10 de abr. de 2024 - Por Rodrigo Freire
Foto: Zeca Ribeiro/Câmara dos Deputados
A Comissão de Constituição e Justiça (CCJ) da Câmara dos Deputados decidiu manter a prisão do deputado federal Chiquinho Brazão (sem partido-RJ), suspeito de ser um dos mandantes do assassinato da vereadora Marielle Franco e de seu motorista Anderson Gomes.
Agora, o tema segue para análise no plenário, onde será dada a palavra final sobre a detenção do parlamentar.
A decisão do colegiado acontece mais de duas semanas depois da decisão do ministro Alexandre de Moraes, do Supremo Tribunal Federal (STF), de prender preventivamente Chiquinho Brazão, o irmão dele, Domingos Brazão, e o delegado Rivaldo Barbosa, em 24 de março.
O placar da votação foi de 39 votos a 25 por manter a prisão de Chiquinho Brazão. Também houve uma abstenção.
O resultado apertado já era esperado, sobretudo porque deputados da oposição já defendiam nos bastidores que rejeitar a prisão de Chiquinho Brazão poderia ser uma maneira de mandar um recado ao Judiciário sobre a independência do Legislativo e uma defesa das prerrogativas do parlamento.
A análise da medida cautelar apresentada por Moraes começou no dia 26 na CCJ, mas foi paralisada no mesmo dia por um pedido de vista de três deputados, do Novo, do PP e do Republicanos.
As posições dos partidos devem se repetir na votação em plenário, programada para ocorrer ainda nesta quarta (10).
Diferentemente da CCJ, o quórum necessário é de maioria absoluta, ou seja, é preciso que 257 deputados votem favoravelmente. Parlamentares avaliam que o primeiro desafio vai ser contar com a presença dos deputados para que o painel possa ser aberto.
Cassação do mandato
Em simultâneo à sessão na CCJ, o Conselho de Ética da Câmara dos Deputados abriu, nesta quarta-feira (10), um processo disciplinar que pode cassar o mandato de Chiquinho Brazão.
A ação contra o deputado foi apresentada ao Conselho de Ética pelo PSOL. Segundo o partido, Brazão “desonrou o cargo para o qual foi eleito, abusando das prerrogativas asseguradas para cometer as ilegalidades e irregularidades”.

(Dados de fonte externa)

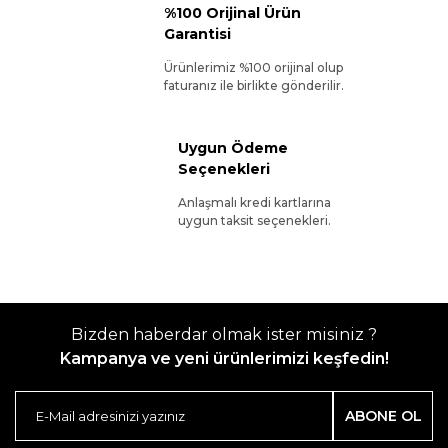
%100 Orijinal Ürün
Garantisi
Ürünlerimiz %100 orijinal olup
faturanız ile birlikte gönderilir.
Uygun Ödeme
Seçenekleri
Anlaşmalı kredi kartlarına
uygun taksit seçenekleri.
Bizden haberdar olmak ister misiniz ?
Kampanya ve yeni ürünlerimizi keşfedin!
ABONE OL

Nesta quarta, o conselho sorteou, ainda, três nomes para a relatoria do processo:
Bruno Ganem (Podemos-SP);
Ricardo Ayres (Republicanos-TO);
e Gabriel Mota (Republicanos-RR).
Caberá ao presidente do conselho escolher um nome dentro dessa lista para conduzir o caso.
Depois da entrega do parecer pelo relator, o Conselho é reunido novamente e os membros decidem sobre o encaminhamento do processo, ouvindo testemunhas e o próprio representado, que tem direito a defesa.
O prazo no colegiado, no entanto, pode levar 60 dias úteis, sendo que 40 dias são para a instrução do processo. Há ainda prazos de 10 dias para apresentação da defesa por escrito e de outros 10 dias para apresentação do parecer. Também há a possibilidade do deputado denunciado poder recorrer à Comissão de Constituição e Justiça, após a análise do conselho.
Somente depois, o processo é liberado para o plenário da Câmara. É uma votação aberta, ou seja, é possível saber como cada parlamentar votou. Da instauração do procedimento no Conselho de Ética até a etapa do plenário, o prazo estipulado é de 90 dias úteis.